47. JOEY
JOEY
I t had been a week since I’d taken Adriana on that date. A week since I’d made love to her. And I couldn’t help but think it was the best damn week of my life. We were two grown adults, but in love like two school kids. Vincent hadn’t put a bullet in me, so I guess luck was on my side. But honestly, I didn’t care either way—I’d risk my life to be with Adriana. I needed Adriana like lungs need air. Without her, I feared I’d just fall apart. When I look at her, I see our future. She sees me for who I am. And I see her for who she is. She doesn’t care about what people say I am. Because with her, I can show her who I’ve always wanted to be.
I’m done paying my debt with my soul; whatever that meant, I’d live with it. Adriana’s been through hell, and I’m no saint, but I’d sell my soul to the devil just to have her. I would be her peace. And she would be mine.
She sat across from me in the booth. The Wise Guy was filled to the brim, but it felt like it was just her and me. Her navy, tea-length dress hugged her waist, the pearls I’d gifted her resting around her neck. I couldn’t take my eyes off her, couldn’t stop thinking about just before this, when I had her in my office. And I’d have her every day after this.
“Do you like it?” I asked, motioning to the bottle of Chianti on the table. She nodded, her lips curving into a smile.
“It’s really good,” she said, taking another sip.

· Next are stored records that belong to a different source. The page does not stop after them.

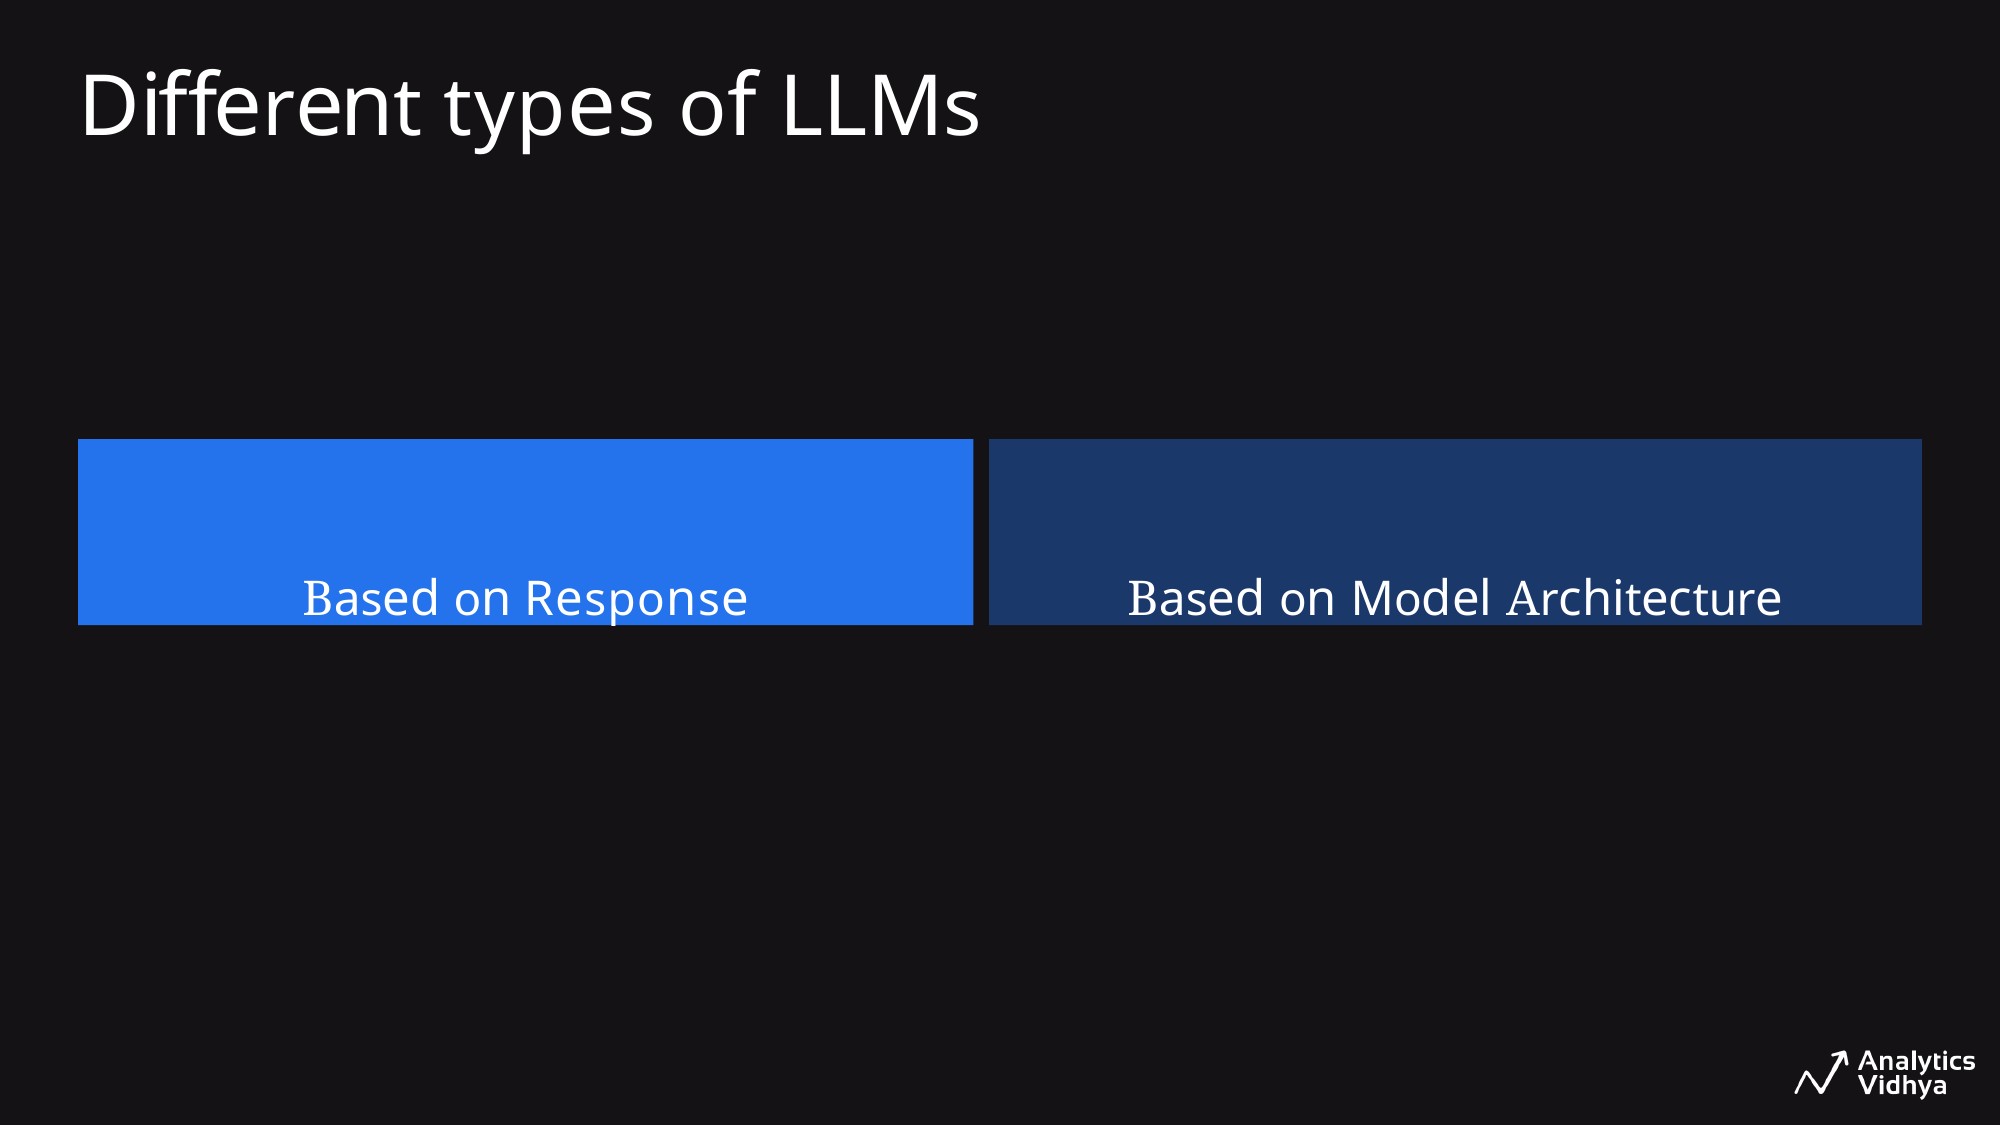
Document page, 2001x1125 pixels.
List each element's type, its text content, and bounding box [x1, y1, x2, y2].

text_box Based on Response [78, 439, 974, 626]
title Different types of LLMs [74, 24, 1924, 238]
text_box Based on Model Architecture [989, 439, 1922, 626]
picture [1791, 1048, 1977, 1102]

I’d spent my whole life doing what other people told me. Following the rules I didn’t make up. But she was the only light in this lifetime. I’d burn down the world if I had to, taking everyone out in my path just to be with her.
“Joey, there’s something on my mind lately,” she said.
“What is it?”
“I don’t want Antonio to ever be a part of that part of your life.” Her eyes locked onto mine.
“I would never let that happen. I don’t want any of my kids to live the life I’ve lived. I’ve seen enough of what this world does to people. To families. I swore, long ago, that if I ever had a family, my kids would have everything I didn’t. I want them to have something better than I ever had. I will do whatever it takes, Adriana. Whatever it takes to give them that life. I won’t let them fall into this mess I’m stuck in. Not if I can help it.”
I meant every word of that promise. I refused to let it continue. My sins die with me. I’ve seen too many people get swallowed whole by this world, their lives destroyed. But not my kids. I’ll break every rule and do whatever it takes, just to make sure they don’t get pulled into the same darkness. They deserve a future I can’t even begin to imagine for myself—a life free of fear, free of bloodshed. That’s the future I’ll give them.
Adriana had walked over to the bar to talk to Lucy and Angela. She glowed with happiness, her laughter spilling over the music. “Joey,” Paul said, snapping me out of my thoughts. I hadn’t even realized he had slipped into the booth where Adriana had previously been sitting.
I glanced at him, his eyes focused on his fingers as they fidgeted on top of the table. He never fidgeted. Something was off. “What’s going on?” I asked.
“Hector just told me,” he started, but the words seemed like they were physically hard to get out, “that they called a sit-down with the boss. You and Christopher in Manhattan.”
A sit-down with Christopher wasn’t a conversation. It wasn’t a friendly check-in. A sit-down meant decisions were made behind closed doors—decisions that were final. Sometimes you walked in and never walked out.
My eyes narrowed. “When?”
“Tomorrow night,” Paul said. I knew it had to have been Vincent’s idea to have Paul deliver the news to me—for my best friend to deliver the news, I may have twenty-four hours left alive.
I couldn’t pretend I wasn’t afraid. Only a fool isn’t scared of what happens when Vincent decides you’re no longer useful. But I wasn’t going to run. Not from Vincent, not from my choices. If they were going to take me out, they’d have to look me in the eye when they did it. If tomorrow was the end, at least I’d have the satisfaction of knowing I lived for something, even if it was just for a little while.
“Paul, promise me something?” His eyes met mine. He knew what I was about to ask, even before I asked it. “Promise me you’ll take care of Adriana and Antonio if I don’t return.”
Paul wasn’t the emotional type—not any more than I was—but there was something in his expression I hadn’t seen in all the years we’d run the streets side by side. It was pain. The lives we’d chosen, the men we’d become—there was no outrunning any of it.
“You know I’m good for it, Joey,” he said.
“Good,” I said, “that’s all I needed to hear.”
Paul’s lips twitched in a faint, grim smile. “Don’t make me keep that promise, yeah? ”
“You won’t have to, if I can help it,” I smirked.
But we both knew how this could end. Every sinner has their day. We could only hope mine wasn’t tomorrow night.